Clancy is graduating from BYU in just three years and paid for his schooling himself. He attributes his accomplishments and expedited graduation to planning well and prioritizing sleep, exercise, and church responsibilities and advises other students to do the same. “I learned to budget time fairly well. Everyone has the opportunity to plan things out and get it done ahead of time. Get enough sleep. I think that made a big difference to my productivity. I feel like I was able to work full-time and do classes for three years straight because I was in my bed for at least eight hours each night.”
Clancy’s advice to other Life Sciences students may be surprising. “I was really focusing on year-round classes and good grades because I thought that’s what people care about, but most careers in biology care about your lab skills and your research.” He goes on to say, “I took summer classes to graduate quicker, which isn’t a bad thing to do, but a better opportunity during that time is to get more research hours and experience.
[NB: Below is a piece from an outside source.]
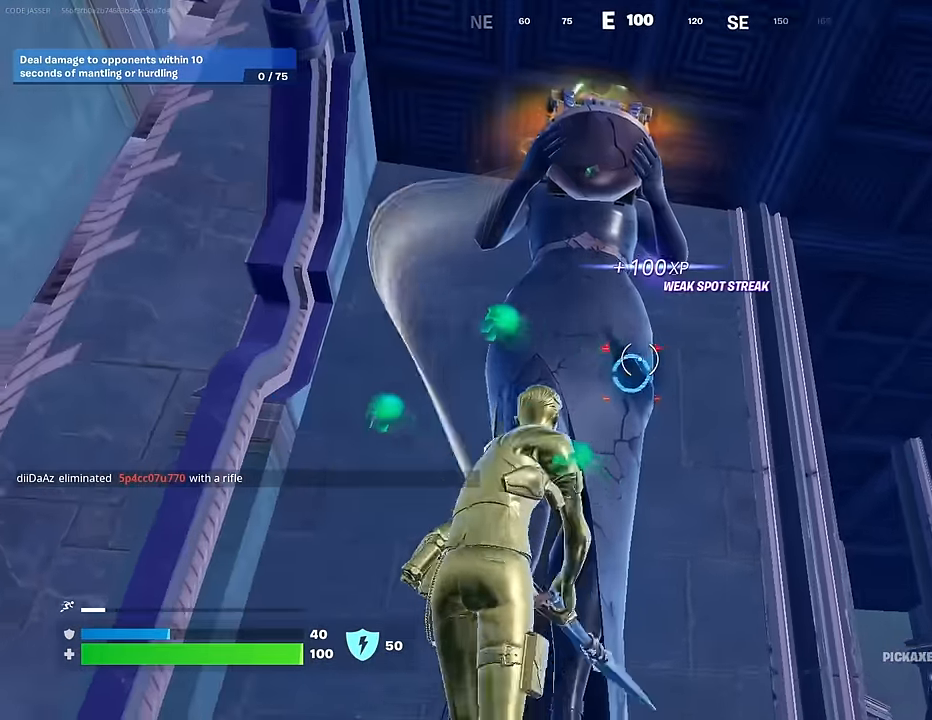
{"buttons": [], "left_stick": "center", "right_stick": "center", "events": [[67, "left_stick", "center"], [133, "left_stick", "up"], [150, "right_stick", "up-right"], [200, "right_stick", "center"], [217, "R2", "up"], [250, "CROSS", "down"], [300, "CROSS", "up"], [300, "left_stick", "center"]]}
Those skills are more important than how fast you graduate.” Clancy took advantage of research opportunities by working as a research assistant. He feels his lab experience was good preparation for his future.
Outside of academics, Clancy enjoys spending time with friends and playing sports on the weekends. He also started a club—the Short Story Club—where student members “explore the literary world through the only medium they have time for: the short story.”
Clancy is a big fan of BYU football. The first game he ever attended was their famous 2021 match-up against Utah. He remembers rushing the field as BYU broke the losing streak against the rival squad.
Clancy is grateful for his undergraduate experiences and is looking forward to his continued pursuit of education. Though undecided on what school to attend, Clancy plans earn his PhD in genetics and go into the biotech industry. He looks forward to the myriad of options that his education gives him.